ヒッチコック監督の『サイコ』を観た。ヒッチコック作品を観るのは本作が初めてである。率直な感想は「お見事」だ。カメラワークや照明など、映像演出が良かった。印象的だったのは、「ここぞ」というときに使われるクロースアップで、全体的に観客を飽きさせないように上手く工夫されていた。
はじめはヒロインのマリオン・クレインの物語かなと思っていたが、彼女がいきなり退場して驚いた。本作は殺人者であるノーマン・ベイツを描いた映画だったと言える。彼は二重人格で異常者なんだけど、どこか魅力的のあるキャラクターだ。境遇も同情を誘うもので、感情移入させる部分も持っている。
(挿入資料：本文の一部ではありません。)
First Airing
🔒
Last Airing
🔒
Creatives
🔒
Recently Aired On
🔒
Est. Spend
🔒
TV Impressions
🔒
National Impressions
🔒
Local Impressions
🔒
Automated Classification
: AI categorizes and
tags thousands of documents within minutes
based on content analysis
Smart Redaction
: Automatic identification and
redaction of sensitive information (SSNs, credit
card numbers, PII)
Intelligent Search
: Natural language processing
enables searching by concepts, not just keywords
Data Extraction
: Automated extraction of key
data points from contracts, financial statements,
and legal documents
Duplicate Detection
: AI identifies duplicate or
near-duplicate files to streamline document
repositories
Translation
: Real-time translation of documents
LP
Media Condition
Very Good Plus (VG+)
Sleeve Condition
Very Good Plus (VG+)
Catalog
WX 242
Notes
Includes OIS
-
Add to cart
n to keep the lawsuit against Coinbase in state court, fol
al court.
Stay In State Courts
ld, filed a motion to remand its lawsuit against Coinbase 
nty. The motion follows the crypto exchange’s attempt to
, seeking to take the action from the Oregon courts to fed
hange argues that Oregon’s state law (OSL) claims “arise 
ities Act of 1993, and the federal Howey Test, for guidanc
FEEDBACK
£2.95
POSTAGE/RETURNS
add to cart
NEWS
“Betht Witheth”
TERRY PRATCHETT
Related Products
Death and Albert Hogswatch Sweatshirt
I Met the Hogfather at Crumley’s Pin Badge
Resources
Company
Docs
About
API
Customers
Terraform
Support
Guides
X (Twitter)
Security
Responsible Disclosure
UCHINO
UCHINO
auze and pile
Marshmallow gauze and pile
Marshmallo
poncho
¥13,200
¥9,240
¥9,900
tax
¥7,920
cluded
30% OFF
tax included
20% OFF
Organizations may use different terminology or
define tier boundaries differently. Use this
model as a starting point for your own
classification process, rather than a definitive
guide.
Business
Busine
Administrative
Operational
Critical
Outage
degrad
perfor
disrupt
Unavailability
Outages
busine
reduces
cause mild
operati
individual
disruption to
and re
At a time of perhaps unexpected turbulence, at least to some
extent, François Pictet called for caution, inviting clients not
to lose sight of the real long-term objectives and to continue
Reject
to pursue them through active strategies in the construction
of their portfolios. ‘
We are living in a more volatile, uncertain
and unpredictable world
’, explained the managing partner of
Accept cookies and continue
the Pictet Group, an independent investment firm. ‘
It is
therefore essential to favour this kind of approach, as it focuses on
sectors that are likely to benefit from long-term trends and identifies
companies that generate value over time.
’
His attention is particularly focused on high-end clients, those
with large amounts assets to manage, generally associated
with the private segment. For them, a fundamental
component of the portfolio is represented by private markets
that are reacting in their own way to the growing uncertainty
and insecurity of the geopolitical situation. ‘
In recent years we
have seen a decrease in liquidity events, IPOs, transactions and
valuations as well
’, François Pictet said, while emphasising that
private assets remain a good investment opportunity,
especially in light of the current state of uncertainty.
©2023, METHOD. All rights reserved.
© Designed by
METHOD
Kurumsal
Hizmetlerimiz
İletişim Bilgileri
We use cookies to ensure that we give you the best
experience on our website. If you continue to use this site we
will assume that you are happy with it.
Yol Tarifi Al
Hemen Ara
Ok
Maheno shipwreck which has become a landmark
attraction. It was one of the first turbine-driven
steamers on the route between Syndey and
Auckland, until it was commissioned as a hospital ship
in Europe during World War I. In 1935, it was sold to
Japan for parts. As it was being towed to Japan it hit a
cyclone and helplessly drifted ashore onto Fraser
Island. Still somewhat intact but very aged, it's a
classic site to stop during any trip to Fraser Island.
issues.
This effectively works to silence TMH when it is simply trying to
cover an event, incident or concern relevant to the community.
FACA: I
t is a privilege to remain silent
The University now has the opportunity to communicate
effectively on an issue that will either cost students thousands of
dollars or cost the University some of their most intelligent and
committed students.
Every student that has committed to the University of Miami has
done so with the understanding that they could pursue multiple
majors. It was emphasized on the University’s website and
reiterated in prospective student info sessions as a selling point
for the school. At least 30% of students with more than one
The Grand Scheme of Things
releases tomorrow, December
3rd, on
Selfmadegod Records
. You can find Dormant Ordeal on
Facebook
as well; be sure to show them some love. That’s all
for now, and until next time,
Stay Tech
サスペンスものとして純粋に面白かった。「このあとどうなるの!?」とグイグイ物語に引き込まれた。鳥の剥製をメタファーっぽく使って、ノーマン・ベイツひとりが異常な殺人者だとミスリードさせるのも上手かったと思う。
思わずゾクッとさせられるエンディングも良かった。あのあと、ノーマン・ベイツは、虫も殺せない哀れな老婆として釈放されるだろう。沼に沈んでいた車が引き上げられるシーンはまさにその暗示である。安易に「めでたし、めでたし」で終わらないところがニクい。